Sources say Grimes would tell the team he did not share his wife's opinions and wasn't responsible for how she expressed herself. But that excuse rang hollow this offseason. The Dolphins made Grimes accountable for his wife. And his wife showed no ability to rehabilitate her approach. Indeed, Monday night, after a day of rumors about Grimes getting cut or traded, I tweeted (@ArmandoSalguero) in 140 characters what I've said here: That Mrs. Grimes is a reason Brent Grimes is out.
And her measured and thoughtful response on twitter was to threaten to do me bodily harm by way of gunshot wounds.
the fat bitch armando thinks he's safe from bullets bc we might be released is the funniest part of this whole thing.

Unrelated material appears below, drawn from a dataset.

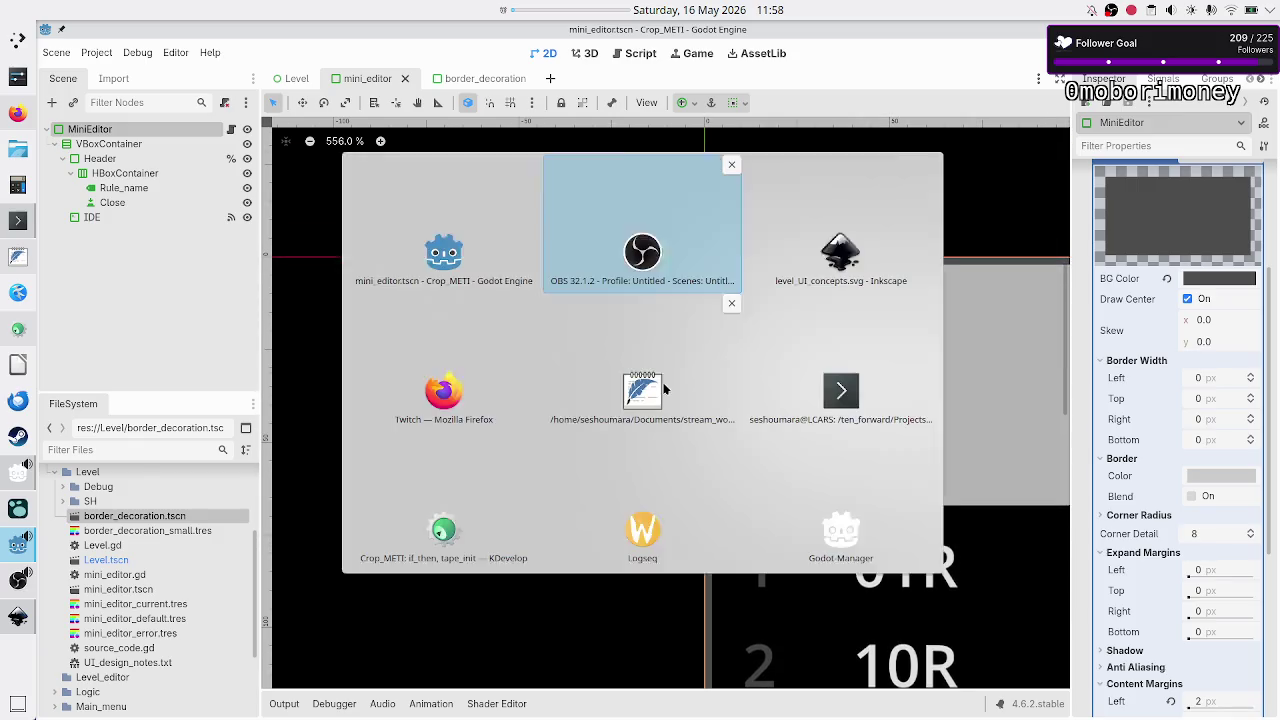
- Compare against the Inkscape rule-panel mockup, then return to Godot and open the Level scene
key(alt+Tab)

— Miko Grimes (@iHeartMiko) March 8, 2016
Even as Mrs. Grimes is partially responsible for causing her husband to be escorted out the door from his current team she is already hurting his value with his next team by making hollow Internet bully threats. What right-thinking team reads that tweet and decides it wants to pay Brent Grimes more rather than less money? (Yeah, she'll read this paragraph and immediately delete the tweet.)
And so now the couple is headed out the door.
By the way, I am convinced the Dolphins would not have done this if Grimes played in 2015 as he did in 2013. But he didn't. And because he is now two years older, not quite as productive, more expensive, and the wife is a problem that is hard to manage, he becomes expendable. In short, any player's status becomes uncertain when his production decreases while his headaches, cap numbers and age increase.
So the Dolphins lose an exceedingly athletic cornerback, their best the past three seasons. They gained a bigger, younger cornerback whose family isn't likely to rip the starting quarterback or threaten to shoot moi on social media. And the exchange saves the team salary cap room in 2016.
The Dolphins must believe that to be a net gain.